Tracking Scottish Rail Performance
This project is my first 100 Days of Code project.
It is designed to (and mostly does) the following:
- spot the publication of 4-weekly PDF performance reports (it still doesn't - being run manually)
- download new ones,
- use the PDFTables API to convert to CSV,
- extract headline data, and 4 detailed measures for each Scottish Railway station,
- write all data to a SQLite database
- make that publicly available.
- You'll need [Beautiful Soup 4](https://www.crummy.com/software/BeautifulSoup/bs4/doc/#installing-beautiful-2. soup) installed
- You'll need an API Key from PdfTables
- Rather than write your own wrapper for the API, install this package
- Create a secrets.py file to put your API key in, and have a line in it as follows: pdftables_key = "xxxxxxxx"
##Progress so far##
- Given the starting URL, the scraper finds the link to the current performance report in PDF.

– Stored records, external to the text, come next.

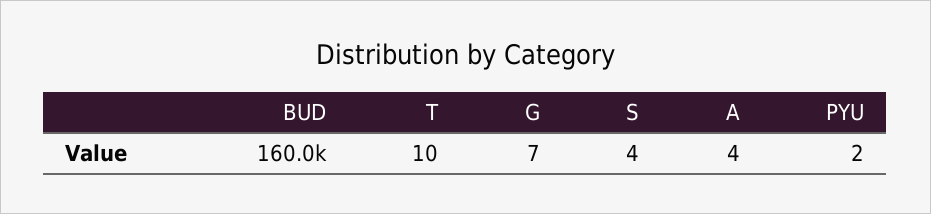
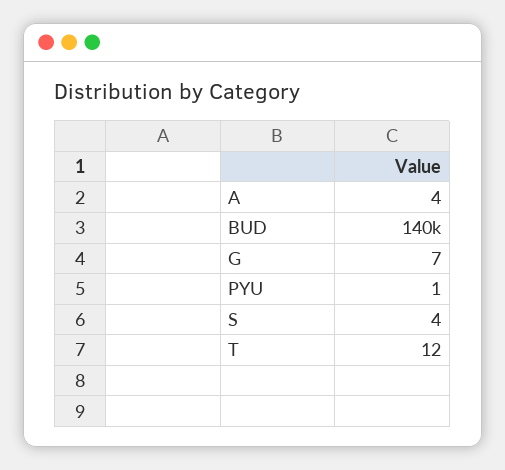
  {
-   "BUD": 160000,
+   "BUD": 140000,
-   "T": 10,
+   "T": 12,
    "G": 7,
    "S": 4,
    "A": 4,
-   "PYU": 2
+   "PYU": 1
  }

- The programme notes the file name (as it contains info on the year and period which we use later) and downloads a copy. Update as of scraperv1.4 - it now deals with shifting naming patterns which appeared in p10 of 2016-17.
- The programme invokes the PDFTables API, sending the PDF and gets returned a CSV file which is given the same file name but with the correct CSV suffix.
- We then parse the CSV, locating the necessary bits of data, writes these to nested lists, which it the sorts alphabetically by station before writing these to a plain text file as CSV. This is useful for those who cannot use the SQLite database.
- It stores the data in three linked tables in a SQLite database
- I've moved the code which creates or drops the tables if they exist to a function, created a call to the function in the main programme body, so that it can easily be commented out to avoid deleting existing data.
- I've now recoded the main extraction process to work on tables with an extra blank column which appeared in P9 and P10 or 2016-17.
I might also
- set up a twitter feed to draw attention to significant changes month on month,
- set up a website to make the data more widely avaialable
- create visualisations
- set up an API to grab the data